I have a jar file on all my Hadoop nodes at /home/ubuntu/libs/javacv-0.9.jar , with some other jar files.

When my MapReduce application is executing on Hadoop nodes, I am getting this exception

java.io.FileNotFoundException: File does not exist hdfs://192.168.0.18:50000/home/ubuntu/libs/javacv-0.9.jar

How can I resolve this exception? How can my jar running in Hadoop access 3rd party libraries from the local file system of the Hadoop node?

回答1:

You need to copy your file to HDFS and not to the local filesystem.

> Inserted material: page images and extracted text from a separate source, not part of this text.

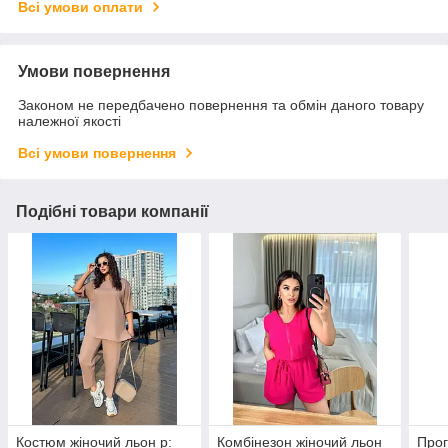
Всі умови оплати
Умови повернення
Законом не передбачено повернення та обмін даного товару
належної якості
Всі умови повернення
Подібні товари компанії
Костюм жіночий льон р:
Комбінезон жіночий льон
Прог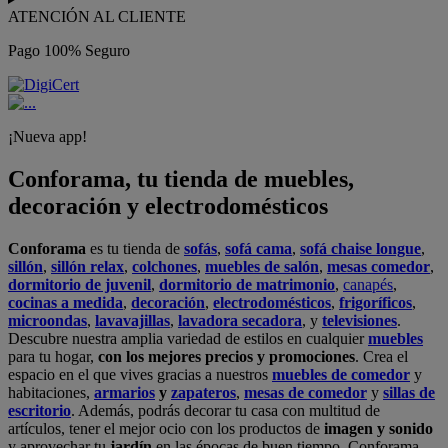
ATENCIÓN AL CLIENTE
Pago 100% Seguro
¡Nueva app!
Conforama, tu tienda de muebles,
decoración y electrodomésticos
Conforama
es tu tienda de
sofás
,
sofá cama
,
sofá chaise longue
,
sillón
,
sillón relax
,
colchones
,
muebles de salón
,
mesas comedor
,
dormitorio de juvenil
,
dormitorio de matrimonio
,
canapés
,
cocinas a medida
,
decoración
,
electrodomésticos
,
frigoríficos
,
microondas
,
lavavajillas
,
lavadora secadora
, y
televisiones
.
Descubre nuestra amplia variedad de estilos en cualquier
muebles
para tu hogar,
con los mejores precios y promociones
. Crea el
espacio en el que vives gracias a nuestros
muebles de comedor
y
habitaciones,
armarios
y
zapateros
,
mesas de comedor
y
sillas de
escritorio
. Además, podrás decorar tu casa con multitud de
artículos, tener el mejor ocio con los productos de
imagen y sonido
y aprovechar tu
jardín
en las épocas de buen tiempo. Conforama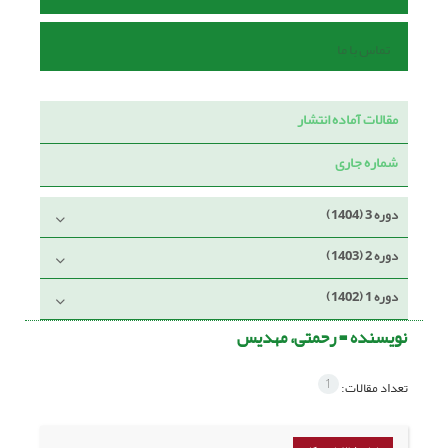
تماس با ما
مقالات آماده انتشار
شماره جاری
دوره 3 (1404)
دوره 2 (1403)
دوره 1 (1402)
نویسنده =
رحمتی، مهدیس
1
تعداد مقالات: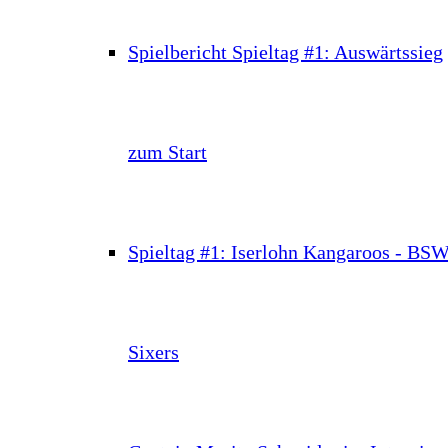
Spielbericht Spieltag #1: Auswärtssieg
zum Start
Spieltag #1: Iserlohn Kangaroos - BS
Sixers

To copy files to HDFS you need to use:

hadop fs -put localfile hdfsPath

Other option is to change the file path to:

file:///home/ubuntu/libs/javacv-0.9.jar

To add jar files to the classpath, take a look at DistributedCache:

DistributedCache.addFileToClassPath(new Path("file:///home/ubuntu/libs/javacv-0.9.jar"), job);

You may need to iterate over all jar files in that directory.



回答2:

Another option would be to use distributed cache's addFileToClassPath(new Path("/myapp/mylib.jar"), job); to submit the Jar files that should be added to the classpath of your mapper and reducer tasks.

Note: Make sure you copy the jar file to HDFS first.

You could even add jar files to class path by using hadoop command line argument -libjars <jar_file>.

Note: Make sure your MapReduce application implements ToolRunner to allow -libjars option from command line.